La forme du flacon montre que c’est un embouteillage Signatory de la collection des Cask Strength. Le nez est nettement sur le poisson frais, avec d’intenses notes de vanille, d’agrumes, de griottes. Un fût de bourbon à n’en pas douter. En bouche, l’attaque est franche, à la limite agressive, sur les fruits secs. Toujours de la vanille et un fruité qui se développe. La finale est longue alcooleuse, sucrée et fruitée.
Je nage complètement sur l’origine. Probablement Speyside. Lorsque Rémy me dit que je l’ai probablement déjà goûté, l’éclair : Ardmore. Et en plus, il y a ce poisson que j’avais remarqué lors de ma première dégustation.
C’est un Ardmore 18 ans, SV, 59.8%, Cask Strength Collection, bourbon barrel #30104.

Flacon no 6.
Le nez est fumé, très marin, très fruité. Une expression riche s’il en est. L’attaque est très précise, toujours avec ce caractère marin. La finale est douce, salée-sucrée et surtout d’une très belle longueur.

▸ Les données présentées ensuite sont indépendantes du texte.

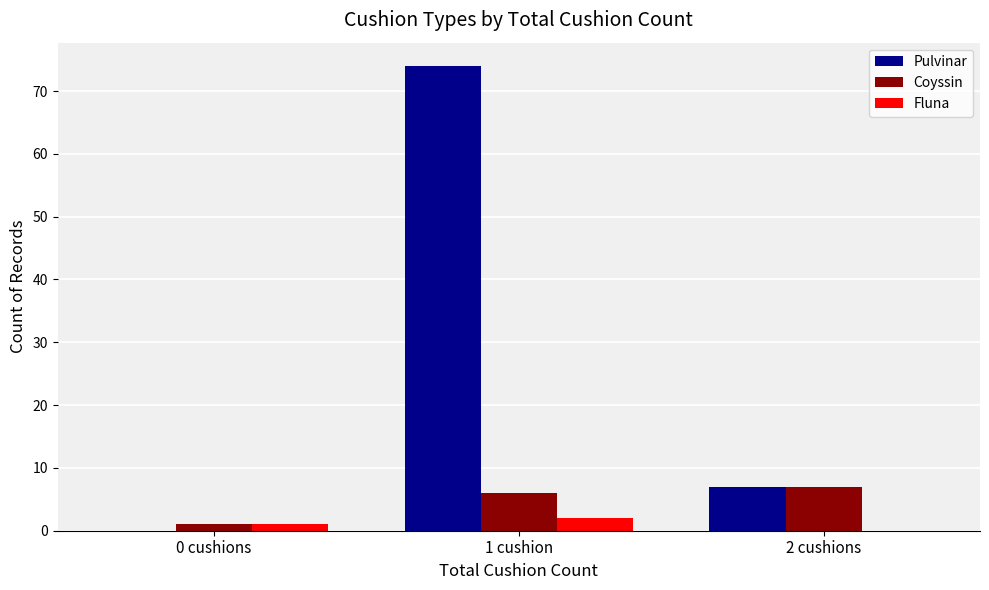

How many data points does each series have?

3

Il présente un air indéniable de parenté avec le précédent, mais est beaucoup plus civilisé. Un Speyside en fût de bourbon. Et après ?
Ardmore 17 ans, SV, bourbon barrel #30103, 59.1%. Effectivement, le fût voisin du précédent…

Merci aux participants, aussi bien pour leur présence que pour leur active participation. Et si ce genre d’expérience était à refaire, je le referai sans l’ombre d’une hésitation, tant je trouve ce type de dégustation enrichissant.